Now small but determined oak trees are starting to appear among the stiff golden rod, partridge pea, primrose, tic trefoil and big bluestem. His vision is to have an oak savanna here when his grandkids are grandparents.
“As land managers, we remove trees from places where they shouldn’t be and add them to places where they once were historically and where they should be today,” he said.
The young prairie savanna is also great bugging habitat for pheasant and turkey broods.
Rare species, unique wetlands
“A lot of this area has never been farmed, that why we see the giant oaks, fen orchids and other unique species,” Herrick said.
Gabrielson is home to rare species like smooth green snakes, gray fox, red squirrels, Dion skippers and broad-winged skippers as well as more common timber species like scarlet tanagers and pileated woodpeckers. Sandhill cranes can be seen in and around the area. This area of the state had been the only place in Iowa where southern red-backed voles called home. It was last documented here in the 1980s. North Iowa is on the southern edge of its normal range.
Wetlands tucked in with the oak savanna are home to some rare plants like the fen thistle and fen twayblade. Leafy northern green orchid was confirmed for the first time in Hancock County in 2015.
There’s a three acre fen on the west end of the area has never been plowed. Fens are unique landforms that develop when a seep or spring usually on the side of a hill releases calcium rich groundwater to the surface creating a permanent wet area. This one is filled with native cattails.
“It’s always wet,” Herrick said. “I’ve been out here in February and saw live leopard frogs swimming in the pools.”
Just below the fen, a small wetland was created when drainage tile was broken and a tile intake was plugged.
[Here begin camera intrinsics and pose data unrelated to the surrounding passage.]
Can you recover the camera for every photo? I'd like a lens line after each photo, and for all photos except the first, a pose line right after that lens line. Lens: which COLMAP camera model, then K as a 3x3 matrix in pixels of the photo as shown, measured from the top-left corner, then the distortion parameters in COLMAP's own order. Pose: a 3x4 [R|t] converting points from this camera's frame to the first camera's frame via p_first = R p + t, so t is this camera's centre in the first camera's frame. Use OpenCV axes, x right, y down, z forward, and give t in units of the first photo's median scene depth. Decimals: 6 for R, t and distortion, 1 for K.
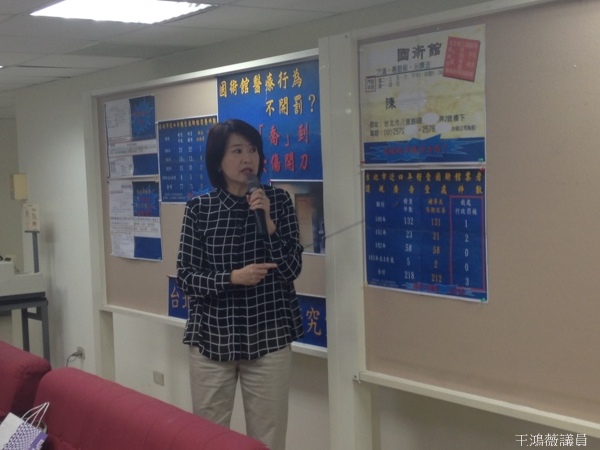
lens RADIAL K [[1080.0, 0, 299.9], [0, 1080.0, 225.2], [0, 0, 1]] dist [-0.011106, 0.000000]
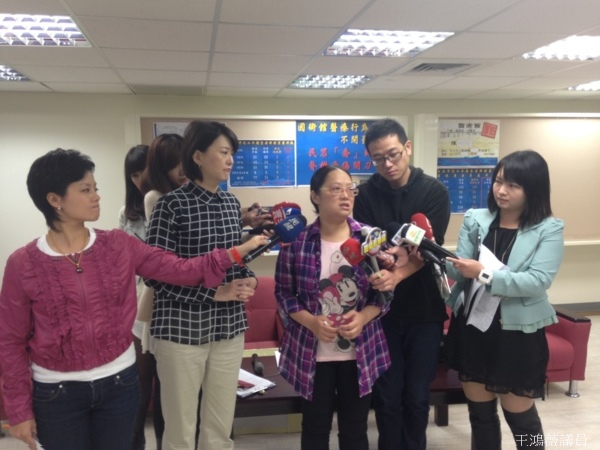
lens RADIAL K [[571.4, 0, 299.8], [0, 571.4, 225.4], [0, 0, 1]] dist [0.063821, 0.000000]
pose [[0.375384, -0.039638, 0.926022, -1.363155], [0.054185, 0.998315, 0.020767, 0.039052], [-0.925284, 0.042381, 0.376899, 0.815267]]
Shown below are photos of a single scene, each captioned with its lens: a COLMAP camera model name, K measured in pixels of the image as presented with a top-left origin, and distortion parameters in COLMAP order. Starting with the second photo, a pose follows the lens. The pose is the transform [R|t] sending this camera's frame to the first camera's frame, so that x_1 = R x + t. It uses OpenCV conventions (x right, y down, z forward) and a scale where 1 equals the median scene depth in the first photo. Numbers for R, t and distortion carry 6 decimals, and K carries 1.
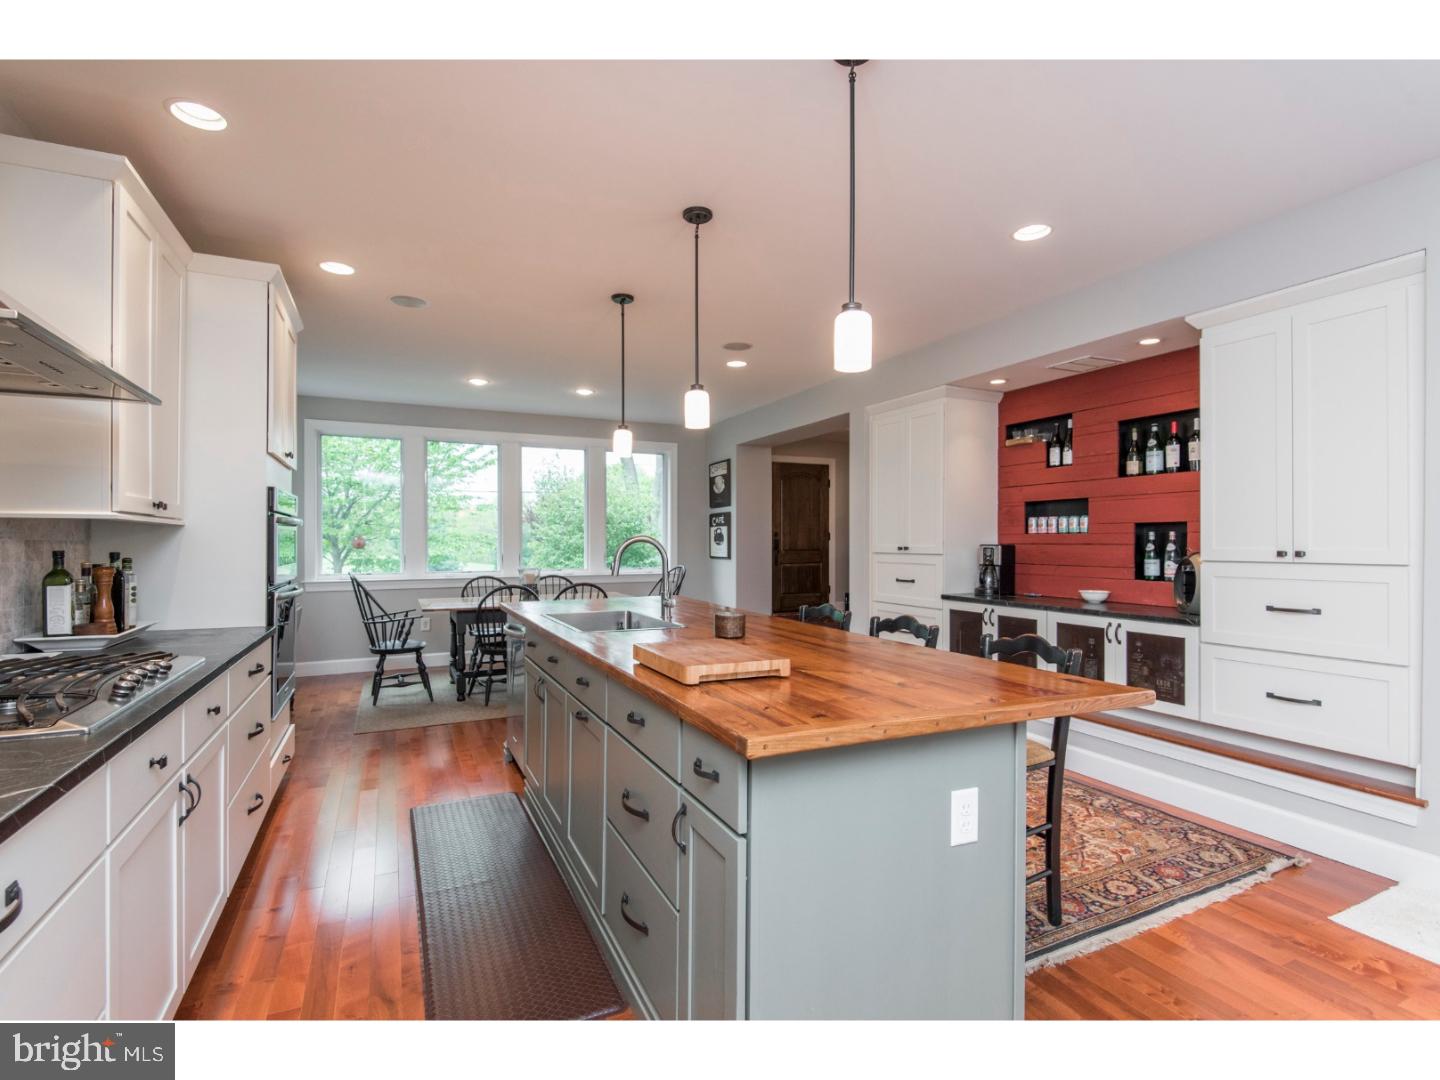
lens RADIAL K [[671.3, 0, 728.3], [0, 671.3, 539.5], [0, 0, 1]] dist [0.001295, -0.000810]
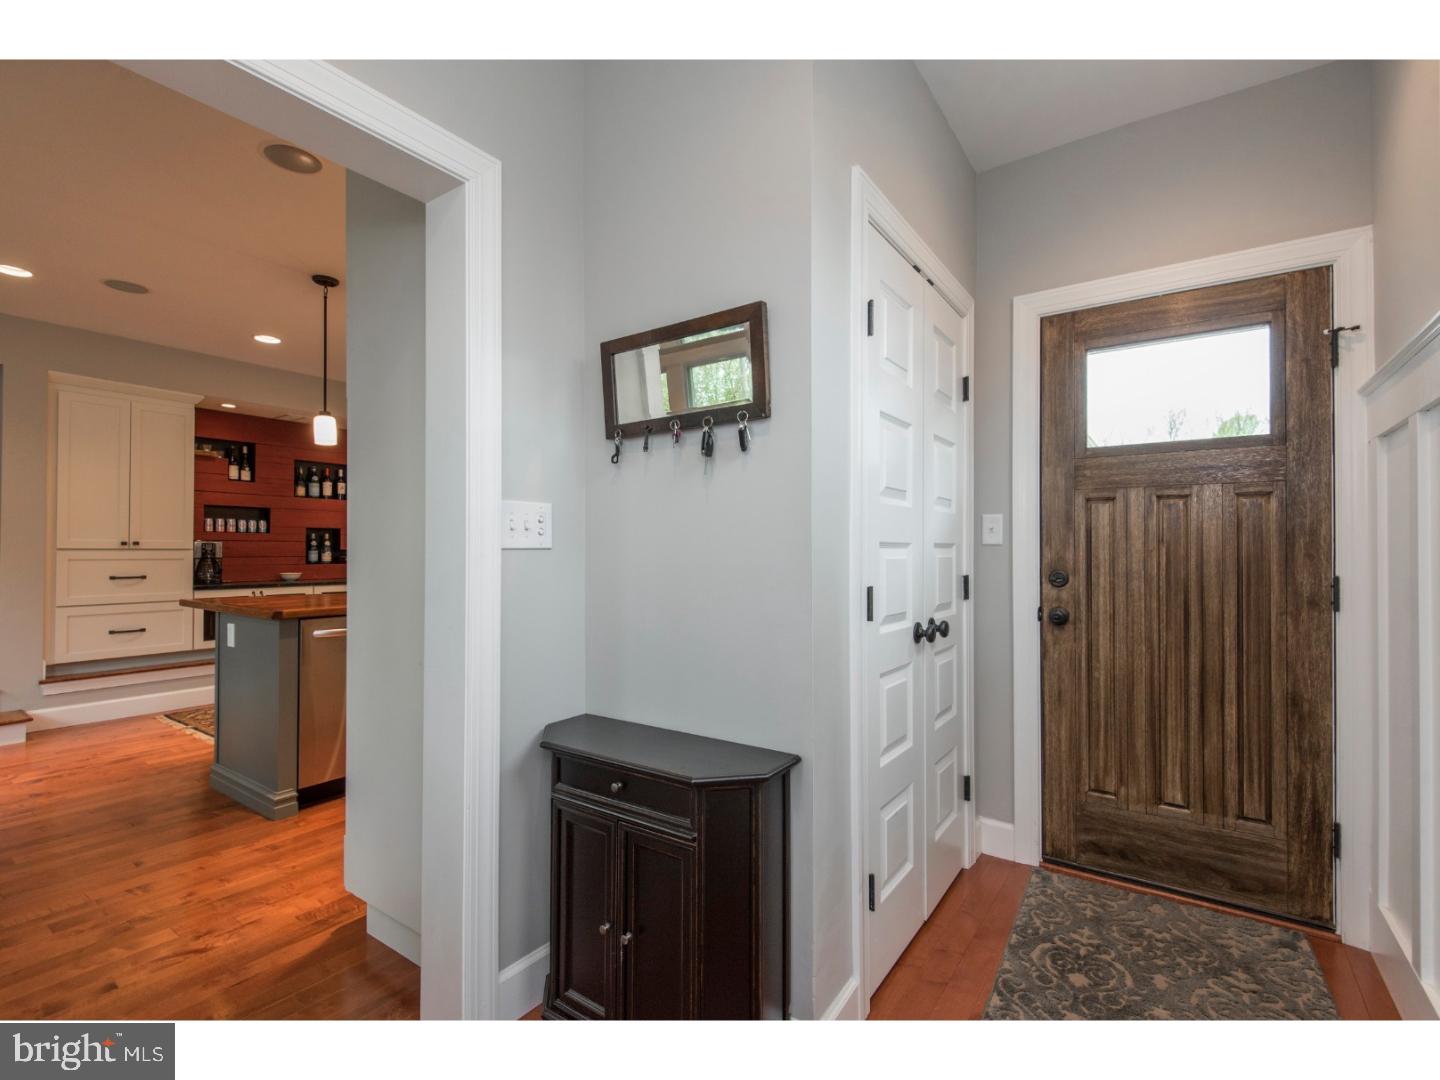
lens RADIAL K [[671.3, 0, 717.7], [0, 671.3, 544.2], [0, 0, 1]] dist [0.001295, -0.000810]
pose [[-0.477267, 0.007511, 0.878726, -1.225239], [-0.003544, 0.999939, -0.010472, 0.026875], [-0.878751, -0.008112, -0.477211, 0.910406]]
It catches water from the fen. This area was likely a shallow lake at one time.
Nature photographers could spend a lot of time here.
Popular during the hunting season
Rarely does a day go by in November where there isn’t a car or two in the parking lots. It’s a destination for deer and turkey hunting in a part of the state that is more often associated with duck and pheasant hunting.
Squirrel hunters need to be aware that red squirrels are here and are protected.
Nonresident deer hunters usually from the east coast and the southeast often call to ask what Gabrielson has to offer. It’s in a zone that has fewer deer tags and fewer applicants but could increase the chance of drawing a tag.
“That’s why we do what we do,” he said. “We want people to use these areas.”